O que aconteceu (em uma linha)

O Plenário do CNJ ratificou uma liminar e suspendeu o andamento do concurso para ingresso na magistratura do Tribunal de Justiça do Ceará (TJCE), regido pelo Edital nº 91/2025, após questionamentos sobre a regularidade da correção da prova prática de sentença criminal.

Os 6 dados que você precisa memorizar para a prova (e para o recurso)

  • Procedimento no CNJ: PCA nº 0003296-49.2026.2.00.0000.
  • Edital atingido: TJCE nº 91/2025.
  • Etapa questionada: prova prática de sentença criminal (correção).
  • Decisão do Plenário: ratificação da liminar e suspensão do andamento do concurso, por unanimidade.
  • Núcleo do problema: controvérsia sobre critérios e motivação da nota (transparência do “espelho” e dos fatores efetivamente pontuados).
  • Desdobramento institucional: encaminhamento dos autos ao Comitê Gestor de Inteligência Artificial do Judiciário (CNIAJ) para manifestação técnica sobre uso ilegítimo de IA em concursos do Judiciário.

Por que isso importa para quem estuda magistratura (mesmo fora do TJCE)

O ponto central não é “quem passou ou não passou”. É o padrão de controle que o CNJ sinaliza para a correção de provas práticas: se a nota vem fracionada, mas sem identificação clara do que foi considerado, abre-se um terreno fértil para alegações de falta de motivação, violação da impessoalidade e quebra de isonomia.

Na prática, a decisão joga luz sobre um tema que costuma aparecer em recursos: o espelho de correção precisa ser suficientemente detalhado para permitir controle mínimo do ato administrativo (sem transformar o recurso em reavaliação de mérito técnico pelo Judiciário).

O que o candidato pode fazer agora (checklist de 20 minutos)

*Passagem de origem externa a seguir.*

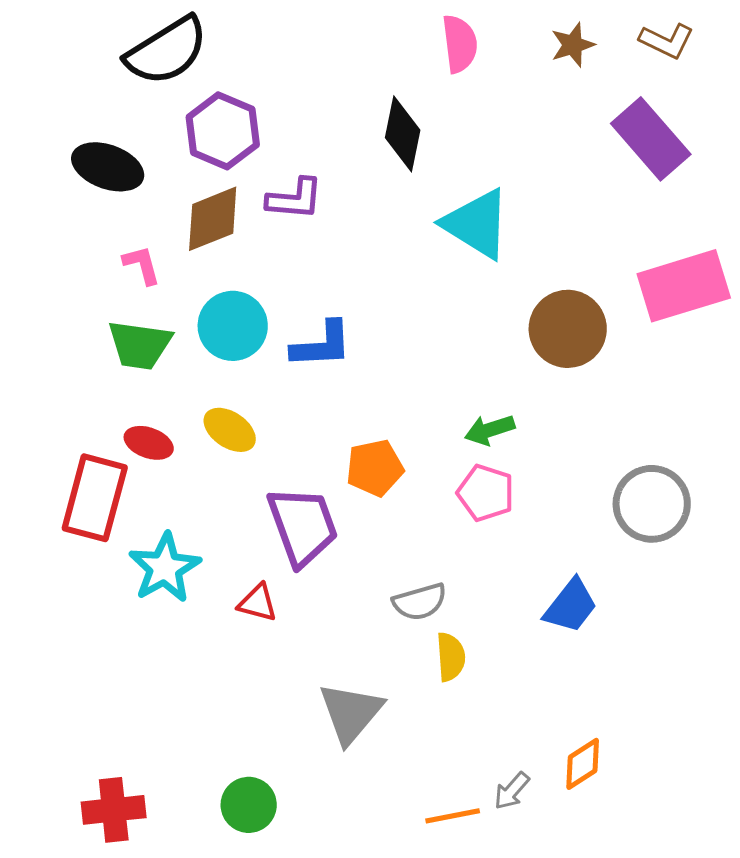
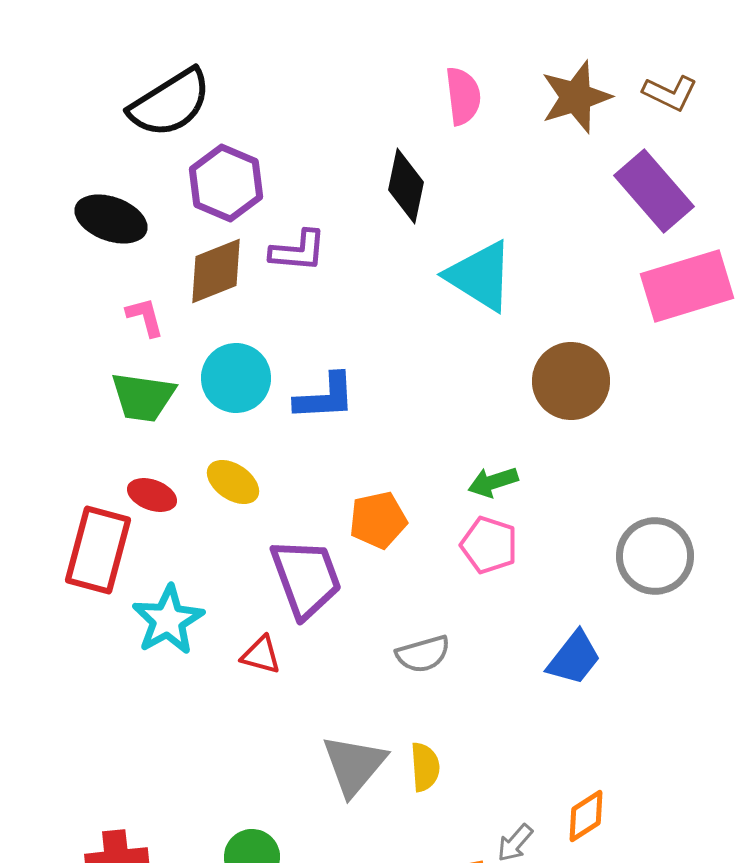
brown star: (573, 45) -> (576, 97), size x1.6
pink rectangle: (684, 286) -> (687, 286), moved
yellow semicircle: (451, 657) -> (425, 767), moved

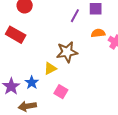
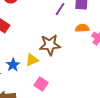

  • 1) Guarde o espelho e as versões divulgadas: se houver atualização posterior, isso é um dado relevante.
  • 2) Faça uma tabela “item a item”: coluna com o que você escreveu, coluna com o que o espelho exigia e coluna com a pontuação recebida.
  • 3) Se a nota for “travada” em patamar repetido: registre estatisticamente (ex.: concentração anormal em um mesmo número) para fundamentar pedido de transparência.
  • 4) Peça acesso a critérios completos: o recurso eficaz começa pedindo informação objetiva, não adjetivo.
  • 5) Não “atire no escuro”: delimite o pedido (ex.: esclarecimento dos fundamentos jurídicos necessários para pontuação máxima em cada item).

O alerta de 2026: IA na correção não é mais “rumor”, é pauta institucional

O encaminhamento ao CNIAJ é o sinal mais importante: o CNJ quer uma resposta técnica para o uso (ou uso ilegítimo) de inteligência artificial em concursos do Judiciário. Para o candidato, isso significa que alegações genéricas tendem a perder força; o que ganha tração é prova objetiva de falta de rastreabilidade, ausência de critérios, inconsistência de correção e impossibilidade de auditagem.

Como isso pode virar questão (ou tópico de discursiva)

  • Controle de legalidade do ato administrativo em concurso: diferença entre motivação e reexame de mérito.
  • Princípios: impessoalidade, isonomia, publicidade e segurança jurídica.
  • Transparência do espelho: o limite entre “critérios gerais” e “exigência impossível”.
  • IA em políticas públicas: necessidade de governança, registro de decisão e possibilidade de auditoria.

Fechamento

Mesmo que você não esteja no TJCE, trate este caso como um “modelo mental”: quando a prova é prática (sentença), a banca precisa deixar claro o que foi pontuado e por quê. Em 2026, a discussão sobre transparência e IA tende a entrar de vez no repertório de recursos e nas questões de controle da Administração.

Fonte: CNJ – Informativo de Jurisprudência (18 mai 2026), trecho sobre o PCA 0003296-49.2026.2.00.0000 e o Edital TJCE nº 91/2025.